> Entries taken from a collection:
■ ■ ■

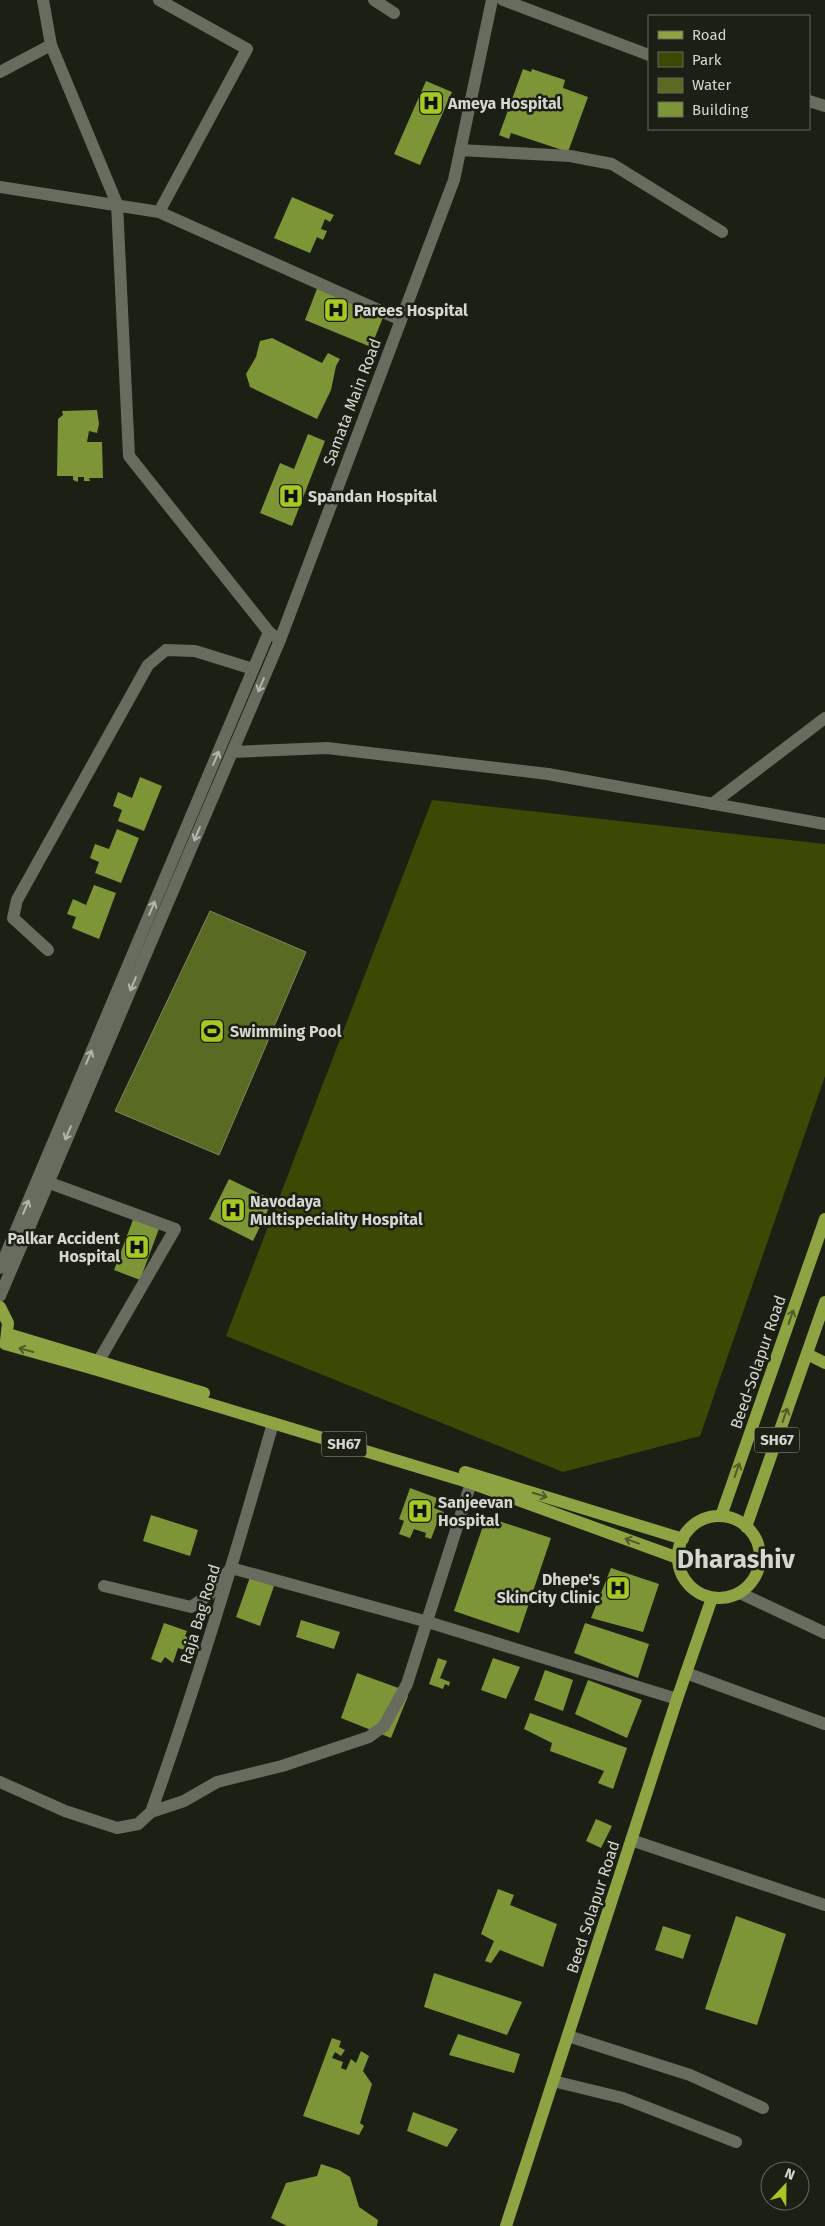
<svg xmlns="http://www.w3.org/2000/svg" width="825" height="2226" viewBox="0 0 825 2226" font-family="'Fira Sans',sans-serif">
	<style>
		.green { fill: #3b4904 }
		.water { fill: #596a23; stroke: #7e8a57 }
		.building { fill: #7d9537 }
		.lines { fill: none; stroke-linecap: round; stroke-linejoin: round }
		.minor { stroke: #686c5f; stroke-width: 12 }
		.major { stroke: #8ea443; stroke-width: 12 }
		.oneway { stroke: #b4b6ad }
		.oneway2 { stroke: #4f5b29 }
		.labels { text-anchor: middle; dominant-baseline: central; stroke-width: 5; stroke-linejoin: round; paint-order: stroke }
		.shield { fill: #1c1f14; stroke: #9d9f97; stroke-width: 1 }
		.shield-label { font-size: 15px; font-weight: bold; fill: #d4d6cf }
		.poi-label { font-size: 16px; font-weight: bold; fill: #d4d6cf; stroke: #1c1f14; text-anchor: start }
		.street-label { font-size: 16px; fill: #d4d6cf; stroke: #1c1f14 }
		.town-label { font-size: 26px; font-weight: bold; fill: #d4d6cf; stroke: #1c1f14 }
	</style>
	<rect width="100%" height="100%" fill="#1c1f14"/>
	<path class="green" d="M432,800L825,844V1076L700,1436L563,1472L226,1336Z"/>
	<path class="water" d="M210,911L306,952L219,1155L115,1111Z"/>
	<path class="building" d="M523,69L531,72L532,69L565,80L563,88L588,97L568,152L511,133L509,139L499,135Z
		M426,81L452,92L420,165L394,154Z
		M292,197L334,215L330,222L325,219L321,229L327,231L323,240L317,237L310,253L274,238Z
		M318,286L384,315L371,347L305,320Z
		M272,338L322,363L328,353L340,359L336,366L331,390L317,419L250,387L246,374L256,357L260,341Z
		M97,410L99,424L97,433L89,431L87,442H102L103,478H89L90,481H84V477H78V482L73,480V476H57L58,419L63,415L62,411Z
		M308,434L325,441L292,526L260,513L280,463L294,469Z
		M140,777L162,786L144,831L118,821L122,810L113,806L118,792L132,798Z
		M117,829L139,838L121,883L95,873L99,862L90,858L95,844L109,849Z
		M94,885L116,893L99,939L72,928L76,917L67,914L73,899L86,905Z
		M229,1179L273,1200L253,1241L209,1219Z
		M134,1217L160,1226L140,1280L114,1270Z
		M410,1488L437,1498L434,1508L444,1512L440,1524L437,1523L431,1539L425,1537L426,1533L414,1529L410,1538L399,1534L404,1521L399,1519Z
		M151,1515L198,1530L190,1556L143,1541Z
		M486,1517L551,1538L519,1633L454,1611Z
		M611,1568L659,1584L643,1632L591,1618Z
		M250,1577L274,1586L260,1626L236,1617Z
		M301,1620L340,1632L334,1649L296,1637Z
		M164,1623L187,1631L185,1636L189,1638L185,1650L178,1648L173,1663L165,1657L161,1663L151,1659Z
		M585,1623L649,1644L638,1678L574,1653Z
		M438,1658L447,1661L440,1678L450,1682L449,1686L445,1684L443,1689L429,1684Z
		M493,1658L520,1667L506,1699L481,1690Z
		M545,1670L573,1680L563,1711L534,1700Z
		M357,1673L404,1690L408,1696L391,1738L341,1718Z
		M588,1680L642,1700L627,1738L575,1714Z
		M530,1713L627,1748L613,1789L598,1783L604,1771L550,1751L552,1743L524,1729Z
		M596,1819L612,1826L601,1848L586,1841Z
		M498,1889L514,1895L510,1905L557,1924L543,1967L500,1950L491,1963L485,1961L494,1941L481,1934Z
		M736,1916L786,1934L757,2025L705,2009Z
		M663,1926L691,1935L683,1959L655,1950Z
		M434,1973L522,2002L507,2035L424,2007Z
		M458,2034L520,2054L514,2073L449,2055Z
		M332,2038L341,2041L339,2047L345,2050L341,2056L335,2052L332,2058L343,2062L341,2068L346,2070L351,2059L356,2063L361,2051L369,2056L363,2071L372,2084L360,2123L364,2126L359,2135L303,2116Z
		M413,2112L458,2129L447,2147L407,2131Z
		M321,2164L339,2170L350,2177L359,2207L378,2220L377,2226H287L271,2218L286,2183L317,2176Z"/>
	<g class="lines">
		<path class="minor" d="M43,0L51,45L117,204L129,456L269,632L280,640
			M374,0L394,13
			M503,0L649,55
			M0,72L51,45
			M809,101L825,106
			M460,150L570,156L612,164L722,232
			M0,187L159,212L247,49L159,0
			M159,212L401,320
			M232,752L327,748L548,774L825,824
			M712,804L825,718
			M48,950L13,918L17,900L148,665L166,650L195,651L253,669
			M47,1182L175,1229L94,1369
			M0,1268L269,632
			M0,1296L280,640L454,180L492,0
			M104,1586L191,1607L210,1594L231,1568L428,1622L677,1699
			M740,1593L825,1633
			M686,1673L825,1724
			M0,1782L65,1811L117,1828L138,1824L151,1812L184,1801L217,1782L282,1766L369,1737L384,1726L407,1684L471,1483
			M151,1812C197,1684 236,1554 273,1423
			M631,1840L825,1905
			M568,2036L690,2075L763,2108
			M553,2081L623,2098L736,2142"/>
		<path class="major" d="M0,1307L8,1323L6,1341
			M8,1334L204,1393
			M5,1344L94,1369L471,1483L678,1558
			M807,1354L825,1363
			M465,1472L683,1539
			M721,1516L825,1219
			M678 1557a41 41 0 1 1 82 0a41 41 0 1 1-82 0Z
			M746,1527L825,1302
			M506,2226L677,1699L712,1598"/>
	</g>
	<defs><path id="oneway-shaft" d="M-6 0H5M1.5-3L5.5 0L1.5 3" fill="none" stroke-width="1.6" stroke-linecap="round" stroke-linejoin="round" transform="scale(1.25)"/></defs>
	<g class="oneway">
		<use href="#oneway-shaft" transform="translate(261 685) rotate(113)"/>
		<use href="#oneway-shaft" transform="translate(216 758) rotate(-67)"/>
		<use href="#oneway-shaft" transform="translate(197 834) rotate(113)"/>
		<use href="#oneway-shaft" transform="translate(152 908) rotate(-67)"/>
		<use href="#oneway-shaft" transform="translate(133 984) rotate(113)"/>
		<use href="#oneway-shaft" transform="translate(89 1057) rotate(-67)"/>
		<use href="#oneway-shaft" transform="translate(68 1133) rotate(113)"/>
		<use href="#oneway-shaft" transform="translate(26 1207) rotate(-67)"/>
	</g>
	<g class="oneway2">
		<use href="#oneway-shaft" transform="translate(791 1317) rotate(-71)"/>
		<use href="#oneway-shaft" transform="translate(26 1350) rotate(-165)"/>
		<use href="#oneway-shaft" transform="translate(785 1415) rotate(-71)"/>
		<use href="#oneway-shaft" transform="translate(737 1470) rotate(-71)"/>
		<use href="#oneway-shaft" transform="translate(540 1495) rotate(17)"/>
		<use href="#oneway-shaft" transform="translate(632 1541) rotate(-160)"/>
	</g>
	<defs>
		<symbol id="hospital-square" viewBox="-11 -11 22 22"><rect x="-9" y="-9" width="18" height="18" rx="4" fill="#a5c822" stroke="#1c1f14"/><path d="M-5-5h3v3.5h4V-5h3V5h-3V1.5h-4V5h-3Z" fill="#111"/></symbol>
		<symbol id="stadium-square" viewBox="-11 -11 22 22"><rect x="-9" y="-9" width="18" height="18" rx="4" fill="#a5c822" stroke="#1c1f14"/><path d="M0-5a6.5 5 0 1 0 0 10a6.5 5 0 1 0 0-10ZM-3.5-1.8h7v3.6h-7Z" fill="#111"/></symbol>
	</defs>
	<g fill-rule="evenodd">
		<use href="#hospital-square" x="417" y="89" width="28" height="28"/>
		<use href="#hospital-square" x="322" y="296" width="28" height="28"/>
		<use href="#hospital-square" x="277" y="482" width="28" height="28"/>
		<use href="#stadium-square" x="198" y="1017" width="28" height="28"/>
		<use href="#hospital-square" x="219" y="1196" width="28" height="28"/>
		<use href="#hospital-square" x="123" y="1233" width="28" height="28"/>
		<use href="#hospital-square" x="406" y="1497" width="28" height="28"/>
		<use href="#hospital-square" x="604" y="1574" width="28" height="28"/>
	</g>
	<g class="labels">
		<g class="shield">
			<rect x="754.5" y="1427.5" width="45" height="25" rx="4"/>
			<rect x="321.5" y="1431.5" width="45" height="25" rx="4"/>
		</g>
		<g class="shield-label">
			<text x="777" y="1440">SH67</text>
			<text x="344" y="1444">SH67</text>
		</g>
		<g class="poi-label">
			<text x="448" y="103">Ameya Hospital</text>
			<text x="354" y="310">Parees Hospital</text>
			<text x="308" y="496">Spandan Hospital</text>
			<text x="230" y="1031">Swimming Pool</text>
			<text x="250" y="1201">Navodaya<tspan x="250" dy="18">Multispeciality Hospital</tspan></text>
			<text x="120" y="1238" text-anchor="end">Palkar Accident<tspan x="120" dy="18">Hospital</tspan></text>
			<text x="438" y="1502">Sanjeevan<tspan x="438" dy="18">Hospital</tspan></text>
			<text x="600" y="1579" text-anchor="end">Dhepe's<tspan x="600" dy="18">SkinCity Clinic</tspan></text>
		</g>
		<g class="street-label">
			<text transform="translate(352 402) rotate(-69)">Samata Main Road</text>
			<text transform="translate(758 1362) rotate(-71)">Beed-Solapur Road</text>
			<text transform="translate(200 1614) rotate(-73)">Raja Bag Road</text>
			<text transform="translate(593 1907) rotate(-72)">Beed Solapur Road</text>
		</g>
		<g class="town-label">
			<text x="736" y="1559">Dharashiv</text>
		</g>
	</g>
	<rect x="648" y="15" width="162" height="115" fill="#1c1f14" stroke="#66685f"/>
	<rect x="658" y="31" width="25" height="8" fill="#8ea443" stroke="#66685f"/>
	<text x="692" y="40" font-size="15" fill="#d4d6cf">Road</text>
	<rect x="658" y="52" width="25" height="15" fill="#3b4904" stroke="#66685f"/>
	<text x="692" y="65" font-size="15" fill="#d4d6cf">Park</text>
	<rect x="658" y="78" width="25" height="15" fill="#596a23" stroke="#66685f"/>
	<text x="692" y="90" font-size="15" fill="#d4d6cf">Water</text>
	<rect x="658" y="102" width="25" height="15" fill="#7d9537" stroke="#66685f"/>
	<text x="692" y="115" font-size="15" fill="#d4d6cf">Building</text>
	<g transform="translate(785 2186) rotate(22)"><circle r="24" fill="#1c1f14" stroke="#66685f"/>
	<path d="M0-4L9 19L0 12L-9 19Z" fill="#a5c822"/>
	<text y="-8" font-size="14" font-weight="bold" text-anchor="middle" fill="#d4d6cf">N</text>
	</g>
</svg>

■ ■ ■

> EXERCISE OBJECTIVE: Reproduce every line of the records containing the string "linecap".

> RESPONSE AREA:
		.lines { fill: none; stroke-linecap: round; stroke-linejoin: round }
	<defs><path id="oneway-shaft" d="M-6 0H5M1.5-3L5.5 0L1.5 3" fill="none" stroke-width="1.6" stroke-linecap="round" stroke-linejoin="round" transform="scale(1.25)"/></defs>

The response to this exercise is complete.